Negli Usa continua la polemica perché il direttore dell’Fbi, James Comey, ha annunciato la decisione di riaprire l’inchiesta sulle e-mail di Hillary Clinton a una settimana dal voto per la Casa Bianca. A luglio l’agenzia investigativa federale aveva chiuso l’inchiesta escludendo che ci fossero responsabilità penali. La scelta di Comey ha gettato benzina sul fuoco di una campagna elettorale accesa fin dalle prime fasi. “E’ il più grande scandalo politico dal Watergate, tutti sperano che giustizia sia fatta”, ha commentato Donald Trump. “Il popolo americano merita i fatti al completo, immediatamente. E’ imperativo che l’Fbi spieghi”, ha replicato la Clinton. Come se non bastasse, ieri il Washington Post ha diffuso dei sondaggi che attribuivano, per la prima volta, a Trump un punto di vantaggio sulla Clinton. Ne abbiamo parlato con Gianni Riotta, giornalista che conduce la trasmissione “Eco della Storia” su Rai Storia e professore alla Libera Università Guido Carli di Roma.
L’Fbi ha riaperto l’indagine sulle e-mail della Clinton a una settimana dal voto. Perché?
Ci sono varie versioni. Una è che il capo dell’Fbi, James Comey, è un repubblicano reclutato da Barack Obama che non sempre ha avuto buon naso per i collaboratori. L’obiettivo era proprio quello di dare la dimostrazione che la Casa Bianca è al di sopra delle parti. Qualche mese fa Comey aveva liquidato l’inchiesta su Hillary Clinton con grande enfasi, e ora a ridosso delle elezioni ci ha ripensato.
Come si giustifica questa scelta?
A dire il vero Comey ha avuto solo ora il mandato per riaprire l’inchiesta, ed era molto sotto pressione da parte del suo partito e dell’opinione pubblica di destra. Riaprire però l’inchiesta a una settimana dalle elezioni è certamente molto grave. Per l’ex leader dei Democratici al Senato, Harry Reid, Comey avrebbe violato la legge. Non so dire se sia effettivamente così, ma resta il fatto che la sua scelta è stata molto irrituale. Formalmente il capo dell’Fbi è un dipendente del ministero della Giustizia, ma in realtà Comey si considera indipendente.
Questa vicenda delle e-mail può essere considerata come la vera spia del clima di queste elezioni?
Sì. Le elezioni americane si stanno svolgendo in un clima avvelenato, perché gli Stati Uniti sono un Paese diviso in due dal punto di vista culturale. Gli Usa sono spaccati terribilmente a metà tra città e campagna, bianchi e neri, ricchi e poveri, abortisti e anti-abortisti, credenti e non credenti, progressisti e conservatori.
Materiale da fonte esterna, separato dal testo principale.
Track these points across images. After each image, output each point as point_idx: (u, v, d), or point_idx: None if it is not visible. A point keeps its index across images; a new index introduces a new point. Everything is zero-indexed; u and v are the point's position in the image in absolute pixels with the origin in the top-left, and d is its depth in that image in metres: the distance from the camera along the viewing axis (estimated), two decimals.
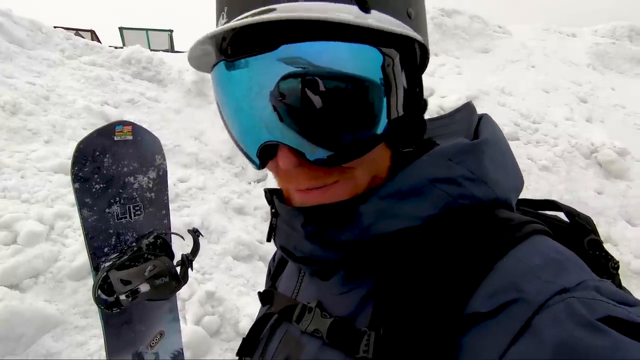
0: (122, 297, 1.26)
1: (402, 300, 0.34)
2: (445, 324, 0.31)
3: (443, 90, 5.54)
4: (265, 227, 3.68)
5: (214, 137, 4.34)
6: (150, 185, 1.52)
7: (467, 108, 0.49)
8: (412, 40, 0.37)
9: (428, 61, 0.42)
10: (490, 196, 0.38)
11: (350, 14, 0.32)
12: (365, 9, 0.32)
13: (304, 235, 0.40)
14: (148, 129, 1.51)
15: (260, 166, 0.39)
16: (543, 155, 4.70)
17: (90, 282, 2.38)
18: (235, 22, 0.32)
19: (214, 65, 0.37)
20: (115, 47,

La campagna elettorale, anche prescindendo dalle e-mail, rispecchia questo clima.
E’ il sistema elettorale o la società a fomentare questa divisione?
E’ la società a essere spaccata, il sistema elettorale in passato ha dimostrato di funzionare benissimo. A peggiorare la situazione è stato piuttosto un certo utilizzo di Internet.
Chi vincerà le elezioni riuscirà a riunificare questo Paese diviso?
No. Barack Obama è stato eletto sulla base di una piattaforma con cui prometteva di riunificare il Paese. Anzi aveva scritto due libri molto belli in cui invitava a smetterla di dipingersi la faccia con i colori di guerra, a riconoscersi americani prima che Democratici o Repubblicani. L’unico risultato è che siamo messi peggio di prima.
Nel frattempo assistiamo a un uso politico dei sondaggi. Fino a che punto i numeri forniti rispecchiano la pancia degli elettori?
Non credo che ci sia un uso politico dei sondaggi. Questi ultimi sono come sempre uno strumento di rilevazione statistica, che non è la verità assoluta, ed è ovvio che i politici li gestiscano poi a proprio vantaggio. I sondaggi non avevano previsto la nomination di Trump, ma da lì in poi hanno fatto abbastanza bene nel prevedere il resto delle primarie e la vittoria della Clinton su Sanders. Oggi la Clinton rimane in leggero vantaggio su Trump, ma ci sono alcuni Stati che sono in bilico come North Carolina, Florida, Ohio, Colorado e Virginia, ed è quindi ancora presto per dire che cosa succederà.